In “Altrove – Intellettuali molisani nella diaspora”– libro che rivela la profonda conoscenza che del fenomeno emigratorio ha l’autore: lo studioso jelsese Norberto Lombardi – il fattore nostalgia è meno forte nell’animo degli esponenti del mondo della scienza, rispetto a chi invece opera nel campo linguistico, letterario, sociologico o in campi connessi. A causa della loro grande passione per la fisica e le leggi naturali, e in virtù di una carriera che ha fatto loro conoscere continenti diversi, i ricercatori scientifici appaiono molto più legati all’oggetto del loro studio: le leggi del creato, che a un mondo geograficosentimentale dagli stili di vita e dai valori tradizionali, il Molise di partenza, rimasto un po’ indietro nel campo della scienza. Dal che si evince che, mentre gli studi umanistici invogliano al contatto con la cultura nazionale e locale di partenza, gli studi scientifici, quando sboccano su una carriera internazionale, diminuiscono il tradizionale forte attaccamento all’angolino di terra di partenza che accomuna in genere i molisani.

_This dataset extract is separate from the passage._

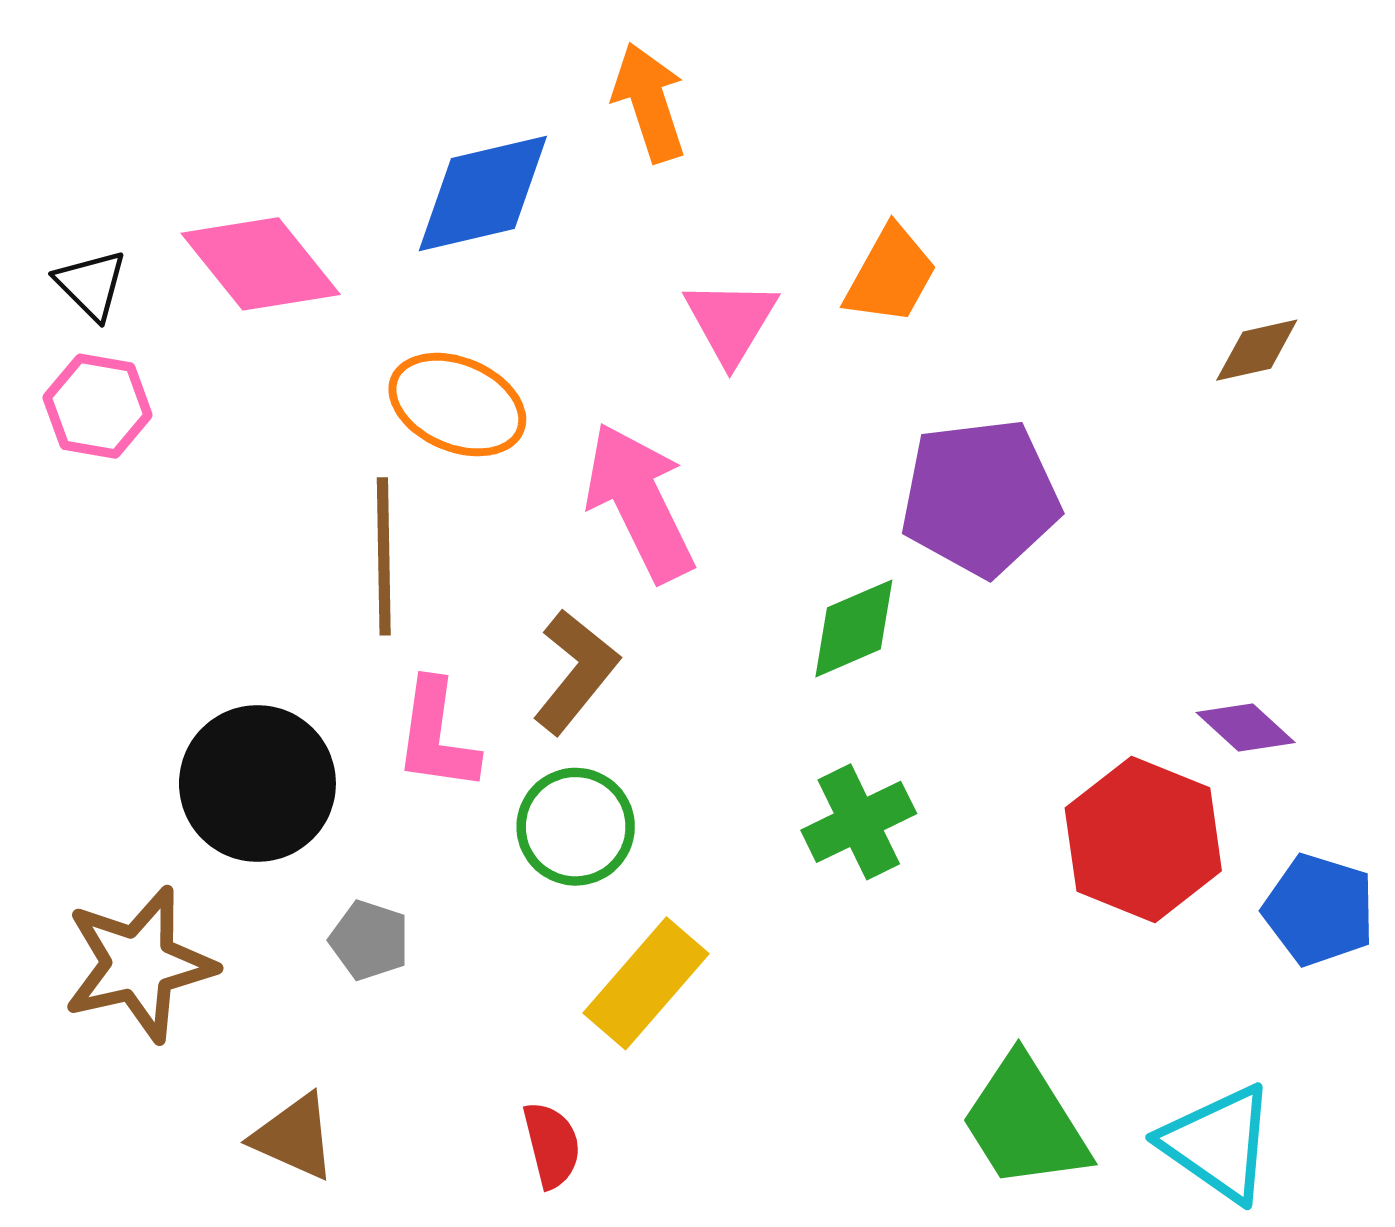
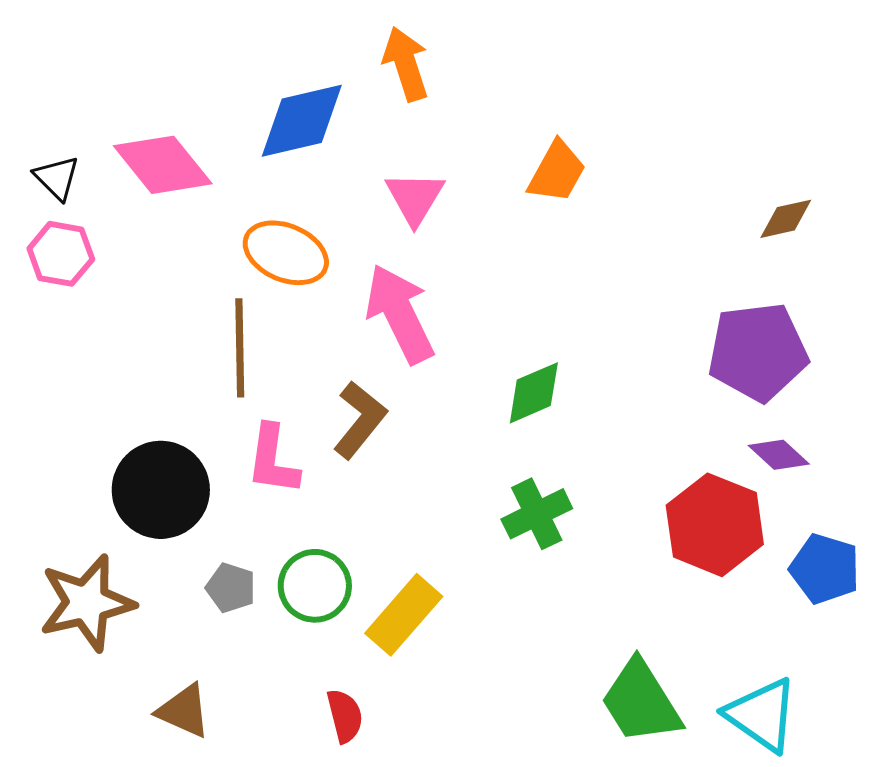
pink triangle: (731, 321) -> (415, 198), moved
purple pentagon: (980, 497) -> (758, 352), moved
green circle: (576, 827) -> (315, 586), moved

Per gli studiosi della lingua, della sociologia o di altre discipline simili, il mondo d’origine è invece un laboratorio vivente con cui i rapporti sono costanti nonostante la lontananza. Ma vi è un’eccezione: Antonio Casilli, professore ordinario di sociologia all’istituto politecnico di Parigi, plurilaureato e poliglotta è un esempio di superamento delle frontiere paesane.
Questo ricercatore nel campo dell’intelligenza artificiale, ramo a dire il vero scientifico, oltre che autore di ricerche etnografiche, è un girovago. Casilli si rivela distante dall’adesione passionale al luogo lasciato, così evidente in altri intellettuali o non intellettuali del Molise. Alcuni suoi giudizi sull’importante tema: “Io non ho mai condiviso con mio fratello il suo forte senso di appartenenza verso la nostra regione, né mai ho sentito alcuna pulsione a tornare in Molise dopo gli studi” (svoltisi sia per lui che per suo fratello a Roma).
La ragione di questo suo distacco rispetto a quella che chiama la “diatriba sul Molise che ‘non esiste’ ” è da lui espressa così: “Non sono mai stato un sostenitore dei particolarismi e dei campanilismi. Mi sono abituato a pensare da cittadino europeo e sogno che l’europeismo abbia un giorno la forza di fiaccare i nazionalismi e prevalere”. E ancora: “Sin da quando mi sono laureato, la mia vita è stata completamente condizionata dalla mia passione per la scienza, vivere e lavorare all’estero mi ha permesso di mettermi alla prova in un contesto internazionale e – allo stesso tempo – soddisfare la mia curiosità verso culture diverse”.
Nelle donne inserite in questa antologia di biografie di “intellettuali molisani nella diaspora”, lo spirito femminista è ben presente. Ciò si spiega col desiderio, provato da loro fin da ragazze, di affrancarsi da un mondo in cui le donne – le loro madri e le loro nonne e talvolta loro stesse – svolgevano ruoli fondamentali spesso penosi ma mai pienamente apprezzati, restando socialmente ai margini. Franca Iacovetta: “Crescendo, da adolescente, ho preso progressivamente coscienza delle convenzioni di genere che pesavano sulla cultura di una famiglia immigrata italiana di origine rurale, come la mia, e ho iniziato a sfidarle”. Marco Micone, da parte sua, “denuncia la doppia marginalità della donna immigrata.” Simona Palladino, nata a Campobasso, docente in Scienze sociali presso la Liverpool Hope University e affermata ricercatrice etnografica, spiega sinteticamente il suo femminismo così: “Sento di aver reagito ribellandomi alla patriarcale cultura di genere che mi avrebbe negato la possibilità di studiare e di viaggiare all’estero in quanto donna”.